ICS Students Win 2024 Gen AI Hackathon
At a recent UCLA hackathon on generative AI for data collection, the first-place team included ICS data science students Lucas Chin and Chi Lu.
At the 2024 GenAI Hackathon, the goal was to revolutionize how data is shared within digital ecosystems, using generative AI to develop tools that enhance data privacy and protection. The online event, hosted by UCLA’s Trustworthy AI Lab and the Global Entrepreneurship Society, kicked off on May 29 and ended June 28.
“We were tasked with analyzing some data from two parties, an advertiser and a publisher, to enhance the click-through rate of users to the ads,” says Lucas Chin, a second-year data science major in UC Irvine’s Donald Bren School of Information and Computer Sciences (ICS). “The catch was that both parties had confidential data that wasn’t to be shared, so each team had to create a ‘data clean room’ to allow for access to both parties’ data while maintaining user privacy and data security.”

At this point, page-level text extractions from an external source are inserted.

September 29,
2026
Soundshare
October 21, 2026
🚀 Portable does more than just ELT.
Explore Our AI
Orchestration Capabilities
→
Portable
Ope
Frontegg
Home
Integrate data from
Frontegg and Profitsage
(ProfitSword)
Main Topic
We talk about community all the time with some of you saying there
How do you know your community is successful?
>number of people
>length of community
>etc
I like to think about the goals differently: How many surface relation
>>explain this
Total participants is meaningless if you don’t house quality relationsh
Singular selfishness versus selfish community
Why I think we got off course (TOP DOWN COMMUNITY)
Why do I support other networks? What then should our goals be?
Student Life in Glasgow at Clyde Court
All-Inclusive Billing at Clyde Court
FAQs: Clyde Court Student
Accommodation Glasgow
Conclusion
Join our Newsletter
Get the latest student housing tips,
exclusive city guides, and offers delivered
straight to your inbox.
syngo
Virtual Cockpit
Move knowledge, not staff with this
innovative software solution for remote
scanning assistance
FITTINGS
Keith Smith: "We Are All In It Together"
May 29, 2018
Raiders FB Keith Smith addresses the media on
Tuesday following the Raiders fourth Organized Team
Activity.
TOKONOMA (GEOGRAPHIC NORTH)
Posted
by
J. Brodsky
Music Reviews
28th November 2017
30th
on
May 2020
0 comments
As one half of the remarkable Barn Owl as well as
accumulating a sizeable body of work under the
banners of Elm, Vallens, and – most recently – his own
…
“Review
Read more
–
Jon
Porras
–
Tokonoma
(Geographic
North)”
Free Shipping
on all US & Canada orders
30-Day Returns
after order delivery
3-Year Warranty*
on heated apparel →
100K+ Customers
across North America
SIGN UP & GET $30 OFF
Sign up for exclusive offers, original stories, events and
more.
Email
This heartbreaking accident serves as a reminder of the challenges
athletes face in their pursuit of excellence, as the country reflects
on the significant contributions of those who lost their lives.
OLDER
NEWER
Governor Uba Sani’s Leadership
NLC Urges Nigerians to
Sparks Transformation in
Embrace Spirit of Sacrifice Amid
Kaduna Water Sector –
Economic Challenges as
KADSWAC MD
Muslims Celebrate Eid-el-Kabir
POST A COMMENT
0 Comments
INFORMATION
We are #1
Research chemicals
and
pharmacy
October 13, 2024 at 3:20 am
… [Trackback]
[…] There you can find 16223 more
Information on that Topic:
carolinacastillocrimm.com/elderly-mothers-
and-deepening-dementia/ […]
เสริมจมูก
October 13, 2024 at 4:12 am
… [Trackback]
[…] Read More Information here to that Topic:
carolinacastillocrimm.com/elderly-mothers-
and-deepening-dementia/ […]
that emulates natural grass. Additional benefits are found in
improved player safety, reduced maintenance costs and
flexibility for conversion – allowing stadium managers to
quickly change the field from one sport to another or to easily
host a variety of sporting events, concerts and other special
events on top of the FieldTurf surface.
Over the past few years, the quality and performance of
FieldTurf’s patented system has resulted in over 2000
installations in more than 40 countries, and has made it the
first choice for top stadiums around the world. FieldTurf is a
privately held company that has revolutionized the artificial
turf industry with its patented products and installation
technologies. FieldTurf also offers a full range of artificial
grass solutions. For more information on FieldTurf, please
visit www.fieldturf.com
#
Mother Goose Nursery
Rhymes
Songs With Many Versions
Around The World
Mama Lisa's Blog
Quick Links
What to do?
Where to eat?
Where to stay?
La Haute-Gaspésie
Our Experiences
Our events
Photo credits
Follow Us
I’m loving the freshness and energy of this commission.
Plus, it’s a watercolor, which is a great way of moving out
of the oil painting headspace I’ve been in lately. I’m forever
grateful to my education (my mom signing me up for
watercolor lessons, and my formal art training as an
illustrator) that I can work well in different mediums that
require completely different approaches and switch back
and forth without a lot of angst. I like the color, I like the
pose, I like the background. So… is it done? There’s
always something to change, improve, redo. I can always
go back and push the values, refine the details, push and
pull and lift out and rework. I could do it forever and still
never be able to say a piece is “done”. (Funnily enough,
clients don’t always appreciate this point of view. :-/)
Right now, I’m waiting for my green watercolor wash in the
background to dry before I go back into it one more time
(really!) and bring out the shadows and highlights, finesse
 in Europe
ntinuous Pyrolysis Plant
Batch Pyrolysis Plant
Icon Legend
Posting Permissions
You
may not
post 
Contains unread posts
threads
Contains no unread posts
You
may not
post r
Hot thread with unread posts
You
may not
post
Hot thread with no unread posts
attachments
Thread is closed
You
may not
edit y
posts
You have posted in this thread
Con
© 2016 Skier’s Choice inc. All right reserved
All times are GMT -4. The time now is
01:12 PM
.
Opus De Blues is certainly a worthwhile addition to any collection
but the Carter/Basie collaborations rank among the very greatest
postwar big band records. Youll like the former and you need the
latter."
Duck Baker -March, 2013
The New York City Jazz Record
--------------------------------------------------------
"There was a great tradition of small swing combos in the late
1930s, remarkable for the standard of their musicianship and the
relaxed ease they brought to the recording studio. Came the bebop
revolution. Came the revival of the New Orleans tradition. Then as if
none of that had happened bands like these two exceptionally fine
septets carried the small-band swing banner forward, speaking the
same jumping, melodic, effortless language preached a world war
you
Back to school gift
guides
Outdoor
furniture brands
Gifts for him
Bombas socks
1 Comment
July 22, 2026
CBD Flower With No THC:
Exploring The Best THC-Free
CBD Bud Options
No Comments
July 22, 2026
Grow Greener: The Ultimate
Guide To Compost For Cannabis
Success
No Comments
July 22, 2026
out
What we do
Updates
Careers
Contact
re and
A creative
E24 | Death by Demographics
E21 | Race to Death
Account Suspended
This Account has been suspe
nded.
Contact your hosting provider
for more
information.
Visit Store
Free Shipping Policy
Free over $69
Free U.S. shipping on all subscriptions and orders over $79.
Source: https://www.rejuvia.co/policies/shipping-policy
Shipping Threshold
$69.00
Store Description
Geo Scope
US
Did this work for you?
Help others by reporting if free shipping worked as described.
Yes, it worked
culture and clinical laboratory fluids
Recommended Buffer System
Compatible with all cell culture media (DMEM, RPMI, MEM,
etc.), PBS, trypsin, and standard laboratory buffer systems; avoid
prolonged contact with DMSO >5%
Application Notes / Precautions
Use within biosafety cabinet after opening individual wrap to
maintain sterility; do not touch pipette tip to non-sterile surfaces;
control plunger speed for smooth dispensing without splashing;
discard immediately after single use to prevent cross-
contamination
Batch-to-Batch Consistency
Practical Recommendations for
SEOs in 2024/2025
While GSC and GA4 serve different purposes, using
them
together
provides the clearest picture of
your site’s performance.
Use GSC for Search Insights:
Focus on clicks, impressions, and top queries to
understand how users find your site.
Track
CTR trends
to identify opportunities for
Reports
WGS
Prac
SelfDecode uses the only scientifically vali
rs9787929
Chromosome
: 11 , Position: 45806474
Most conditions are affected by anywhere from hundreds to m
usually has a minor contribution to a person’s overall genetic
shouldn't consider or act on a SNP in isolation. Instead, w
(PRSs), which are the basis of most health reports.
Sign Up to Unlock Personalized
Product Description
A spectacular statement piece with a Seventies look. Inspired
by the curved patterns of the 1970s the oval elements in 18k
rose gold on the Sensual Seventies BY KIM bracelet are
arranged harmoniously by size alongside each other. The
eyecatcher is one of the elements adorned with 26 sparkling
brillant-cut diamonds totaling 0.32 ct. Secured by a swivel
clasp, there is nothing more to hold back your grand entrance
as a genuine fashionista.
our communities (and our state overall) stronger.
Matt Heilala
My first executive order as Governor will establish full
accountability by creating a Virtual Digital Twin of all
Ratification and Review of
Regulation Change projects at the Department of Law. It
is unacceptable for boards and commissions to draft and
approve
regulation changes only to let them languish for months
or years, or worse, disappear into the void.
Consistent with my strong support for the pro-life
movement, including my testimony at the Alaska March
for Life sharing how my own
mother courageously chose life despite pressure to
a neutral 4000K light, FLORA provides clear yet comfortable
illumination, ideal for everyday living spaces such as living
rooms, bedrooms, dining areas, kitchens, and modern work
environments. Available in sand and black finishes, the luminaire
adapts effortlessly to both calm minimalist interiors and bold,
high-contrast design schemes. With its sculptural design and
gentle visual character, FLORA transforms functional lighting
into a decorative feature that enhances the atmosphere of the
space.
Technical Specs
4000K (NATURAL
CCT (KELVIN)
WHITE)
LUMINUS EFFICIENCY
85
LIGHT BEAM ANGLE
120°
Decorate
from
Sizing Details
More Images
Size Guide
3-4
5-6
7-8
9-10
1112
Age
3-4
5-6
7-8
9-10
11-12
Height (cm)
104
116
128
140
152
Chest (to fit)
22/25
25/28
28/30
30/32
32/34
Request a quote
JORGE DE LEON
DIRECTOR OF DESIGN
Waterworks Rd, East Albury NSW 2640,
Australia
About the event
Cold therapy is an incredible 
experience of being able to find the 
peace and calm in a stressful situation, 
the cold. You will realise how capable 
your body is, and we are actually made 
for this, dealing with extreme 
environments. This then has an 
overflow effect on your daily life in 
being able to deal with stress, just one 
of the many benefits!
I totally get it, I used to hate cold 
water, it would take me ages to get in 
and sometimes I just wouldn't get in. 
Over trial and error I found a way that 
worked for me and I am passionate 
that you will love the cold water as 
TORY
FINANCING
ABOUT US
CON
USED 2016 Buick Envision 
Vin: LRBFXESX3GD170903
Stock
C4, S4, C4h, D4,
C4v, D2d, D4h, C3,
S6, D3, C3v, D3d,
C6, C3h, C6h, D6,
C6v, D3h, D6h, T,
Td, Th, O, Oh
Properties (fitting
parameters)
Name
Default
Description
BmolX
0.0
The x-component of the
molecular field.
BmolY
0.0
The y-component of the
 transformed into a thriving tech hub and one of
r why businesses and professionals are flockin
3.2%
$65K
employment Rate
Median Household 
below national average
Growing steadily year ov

Chin, working with Chi Lu, also a data science undergraduate at UCI, along with Chloe Houvardas of Queen’s University and Daviya Shah of New York University, created DataGuardians, a virtual machine for securely handling and processing confidential data.
“Through the data clean room, we worked to analyze the data, use machine learning models to predict features, and then synthetically generate a replica dataset to allow for use outside of the data clean room,” explains Chin. In particular, the team built a generative adversarial network to maintain privacy.
The team’s efforts paid off, as they took first place in the hackathon, winning $700 and gaining practical experience in how to enhance data privacy.
“The task presented mimicked industry needs,” says Chin, “so it was a good introduction to real-world scenarios regarding generative AI and data security.”